I remember it like it was yesterday. We’re at a party, dancing with gay abandon-arms around each other. For some reason, I decide it would be a good idea to head-bang to a Bollywood song. By the time I realize, it’s too late. You fly under a pair of feet. The two murderers trample you. Your eye-lens pops out of your socket. I can’t see it. Literally.
*Pause for effect*
You did not survive the night. To the tune of Badtameez Dil, you left this world for the heavens. Along with the little sense of rhythm I had. I refused to break down. I refused to stop dancing. I danced in your memory, vision blurred, all night long- or at least till the security guards shooed us away.
I remember when I first met you. It was at a posh store in Jubilee Hills. I was just a dork in a frumpy school uniform which went past my knees (Yes. My parents were strict) and oiled hair. It was love at first sight. Your delicate frame. Your Armani pedigree…I still have no idea why you stayed. Was it my money? I prefer to believe otherwise. My mother was against the alliance. Said you were a gold-digger. Said you’d rob me blind and run for the hills. I refused to listen. They relented. Some thousands later, you were finally mine.
You were different from my exes- that I understood right away. You didn’t make me feel like the nerd I was- I simply felt cooler, sexier and smarter around you. You stood by me through thick and thin. You saw me transform from geek to class beauty. You were the reason I lived.

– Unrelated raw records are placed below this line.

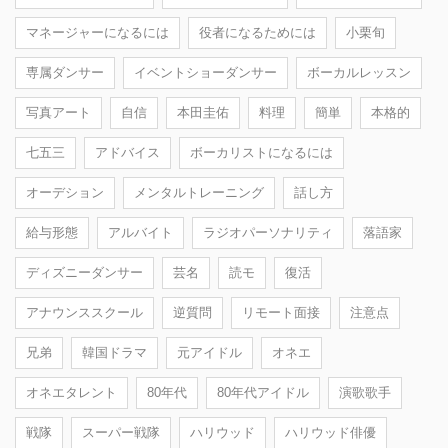
マネージャーになるには
役者になるためには
小栗旬
専属ダンサー
イベントショーダンサー
ボーカルレッスン
写真アート
自信
本田圭佑
料理
簡単
本格的
七五三
アドバイス
ボーカリストになるには
オーデション
メンタルトレーニング
話し方
給与形態
アルバイト
ラジオパーソナリティ
落語家
ディズニーダンサー
芸名
読モ
復活
アナウンススクール
逆質問
リモート面接
注意点
兄弟
韓国ドラマ
元アイドル
オネエ
オネエタレント
80年代
80年代アイドル
演歌歌手
戦隊
スーパー戦隊
ハリウッド
ハリウッド俳優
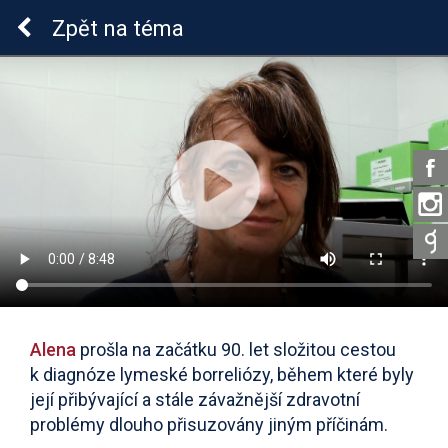
Lymeská borrelióza
Zpět
na téma
Alena
prošla na začátku 90. let složitou cestou
k diagnóze lymeské borreliózy, během které byly
její přibývající a stále závažnější zdravotní
problémy dlouho přisuzovány jiným příčinám.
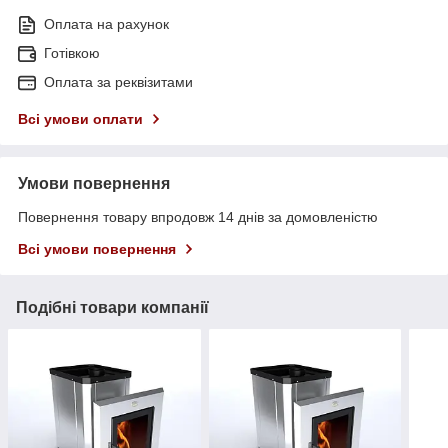
Оплата на рахунок
Готівкою
Оплата за реквізитами
Всі умови оплати
Умови повернення
Повернення товару впродовж 14 днів за домовленістю
Всі умови повернення
Подібні товари компанії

You didn’t mind when I wet your face with my tears. Or when I forgot to give you a bath. Or even when I took them scantily clad Lomb boys to parties- as if I were ashamed to be seen with you. You paid no heed to such indiscretions. You knew my heart was yours. I took that for granted. Please forgive me.

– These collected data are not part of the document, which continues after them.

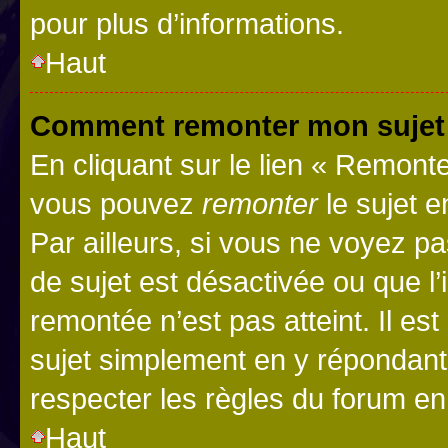
pour plus d’informations.
Haut
Comment remonter mon sujet
En cliquant sur le lien « Remonter
vous pouvez
remonter
le sujet e
Par ailleurs, si vous ne voyez pa
de sujet est désactivée ou que l’
remontée n’est pas atteint. Il e
sujet simplement en y répondan
respecter les règles du forum en 
Haut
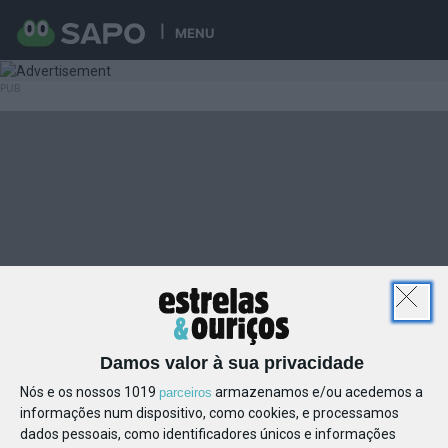
MENU
Damos valor à sua privacidade
Nós e os nossos 1019
armazenamos e/ou acedemos a
parceiros
informações num dispositivo, como cookies, e processamos
dados pessoais, como identificadores únicos e informações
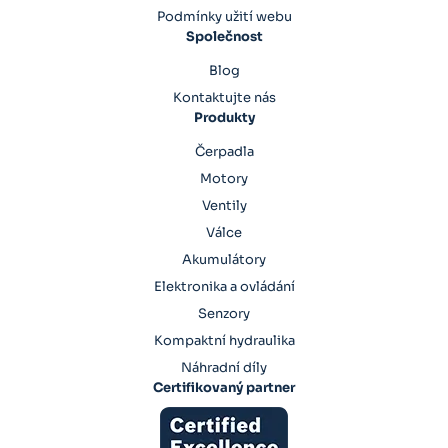
Podmínky užití webu
Společnost
Blog
Kontaktujte nás
Produkty
Čerpadla
Motory
Ventily
Válce
Akumulátory
Elektronika a ovládání
Senzory
Kompaktní hydraulika
Náhradní díly
Certifikovaný partner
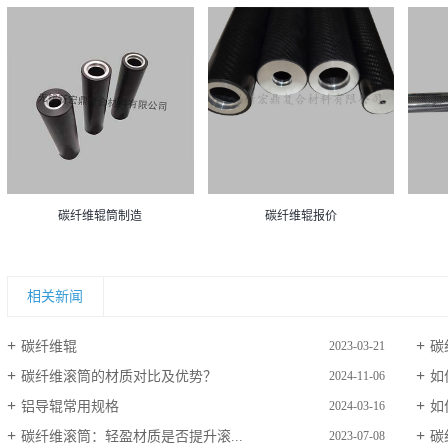
碳纤维辊筒制造
碳纤维辊报价
相关新闻
碳纤维辊
碳
2023-03-21
碳纤维滚筒的材质对比及优势？
如
2024-11-06
铝导辊常用规格
如
2024-03-16
碳纤维滚筒：轻盈材质是否提升滚...
碳
2023-07-08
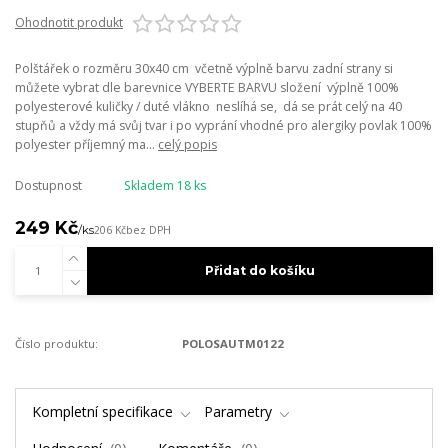
Ohodnotit produkt
Polštářek o rozměru 30x40 cm včetně výplně barvu zadní strany si
můžete vybrat dle barevnice VYBERTE BARVU složení výplně 100%
polyesterové kuličky / duté vlákno neslíhá se, dá se prát celý na 40
stupňů a vždy má svůj tvar i po vyprání vhodné pro alergiky povlak 100%
polyester příjemný ma...
celý popis
Dostupnost
Skladem 18 ks
249 Kč
/
ks
206 Kč
bez DPH
Přidat do košíku
Číslo produktu:
POLOSAUTM0122
Kompletní specifikace
Parametry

I saw you age as I grew into a young woman. You lost some of your beautiful orange sheen, exposing your dull gray innards. You underwent multiple surgeries and organ replacements- some of them my own fault. Again, please forgive me. I wasn’t all that bad, I guess. I stuck by you when you lost half your screws- God knows I haven’t any myself.
Describing our four years together would take eons. Plus, I don’t remember half of it. I shall have to suffice with the last month of your beautiful life. Which might as well been mine, for we never spent a waking moment apart. I was a fresh(wo)man at college. Still am, actually. With you, I saw the people we would stay with for the next four years. I saw our temporary lodgings- cramped, with four people- the fourth was of your kind- you two never really spoke. I saw the beetle the size of my fist near the entrance, and the canoodling frogs and cats near the bathrooms. And the more glamorous deer and peacocks during my morning bicycle rides. I saw the lessons on the board- I tried, at least- I always had to move closer for a better look. I saw the basketball flying onto my face numerous times. I saw the endless orientations, the underrated mess food. I could, but did not see the cow dung I stepped in my first week here. I saw it all, all with you.
Even your support and guidance were not enough to see some things. I did not see the time the activities and orientations and sports would take up. I did not see the clock strike twelve, as I worked away at my assignments (The fact that I don’t even have a clock is an another issue altogether). I did not see the value of the Bournvita dabba at the back of my Godrej almirah. I did not see the importance of putting the keys to said almirah in its rightful place. Even so, I loved you.
I did not see the surprise quizzes and mountains of assignments coming. Or the moods of Those-Who Shall-Not-Be-Named. I did not see the value of saying ‘no’. I did not see, until you left me forever, how lucky I was to stay near our previous abode- it was my parents who helped me move on; they had grown to love you, by the way. I still love you- I always will. I think I shall stop here.
Farewell, my sweet, my love, king of all spectacles. I shall always cherish our short time together. People think I have moved on. They may be excused for that erroneous presumption- I have another one now. They say we make a good pair. That I’m better off with him. To me, his brown exterior, nondescript lineage and tattoos on both arms (I haven’t decided whether it’s a fish or jaguar yet- I may never know) only remind me of your glory. I spend too much time with the Lomb boys. Just to get away from the memories; to dull the pain-….
Spectacles may come and go, but I will always be your chashmish.